YOUR TASK
Please copy out the text of the listing below, changing "EDITORIAL" to "OPINION" and leaving everything else as it is. Omit the pictures from your copy.

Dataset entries
━━━━━━━━

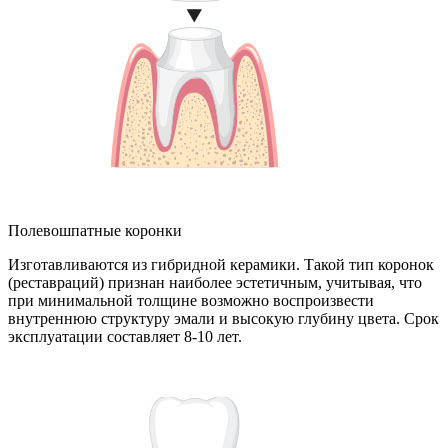
Полевошпатные коронки
Изготавливаются из гибридной керамики. Такой тип коронок
(реставраций) признан наиболее эстетичным, учитывая, что
при минимальной толщине возможно воспроизвести
внутреннюю структуру эмали и высокую глубину цвета. Срок
эксплуатации составляет 8-10 лет.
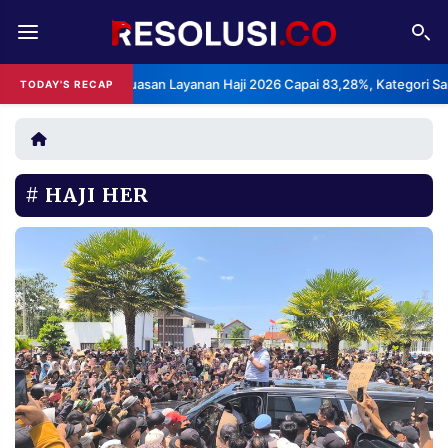
REDAKSI
TENTANG
S: Indeks Kepuasan Layanan Haji 2026 Capai 83,28%, Kategori Sangat 
TODAY'S RECAP
RESOLUSI
IKLAN
TV
HAJI HER
RUBRIKASI
EDITORIAL
AKSARA
FINANSIA
PERSONA
DAERAH
NASIONAL
MANCA
SPORT
INFORMASI
PRIVACY
BERITA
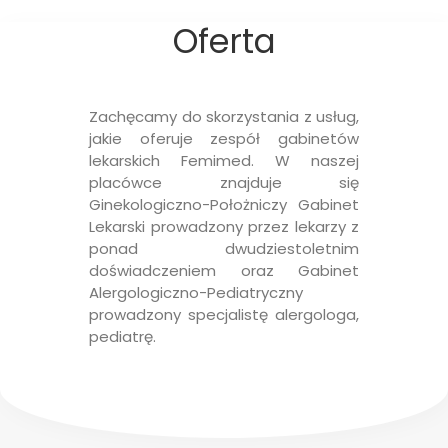
Oferta
Zachęcamy do skorzystania z usług,
jakie oferuje zespół gabinetów
lekarskich Femimed. W naszej
placówce znajduje się
Ginekologiczno-Położniczy Gabinet
Lekarski prowadzony przez lekarzy z
ponad dwudziestoletnim
doświadczeniem oraz Gabinet
Alergologiczno-Pediatryczny
prowadzony specjalistę alergologa,
pediatrę.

━━━━━━━━

WRITTEN RESPONSE
Полевошпатные коронки
Изготавливаются из гибридной керамики. Такой тип коронок
(реставраций) признан наиболее эстетичным, учитывая, что
при минимальной толщине возможно воспроизвести
внутреннюю структуру эмали и высокую глубину цвета. Срок
эксплуатации составляет 8-10 лет.
REDAKSI
TENTANG
S: Indeks Kepuasan Layanan Haji 2026 Capai 83,28%, Kategori Sangat 
TODAY'S RECAP
RESOLUSI
IKLAN
TV
HAJI HER
RUBRIKASI
OPINION
AKSARA
FINANSIA
PERSONA
DAERAH
NASIONAL
MANCA
SPORT
INFORMASI
PRIVACY
BERITA
Oferta
Zachęcamy do skorzystania z usług,
jakie oferuje zespół gabinetów
lekarskich Femimed. W naszej
placówce znajduje się
Ginekologiczno-Położniczy Gabinet
Lekarski prowadzony przez lekarzy z
ponad dwudziestoletnim
doświadczeniem oraz Gabinet
Alergologiczno-Pediatryczny
prowadzony specjalistę alergologa,
pediatrę.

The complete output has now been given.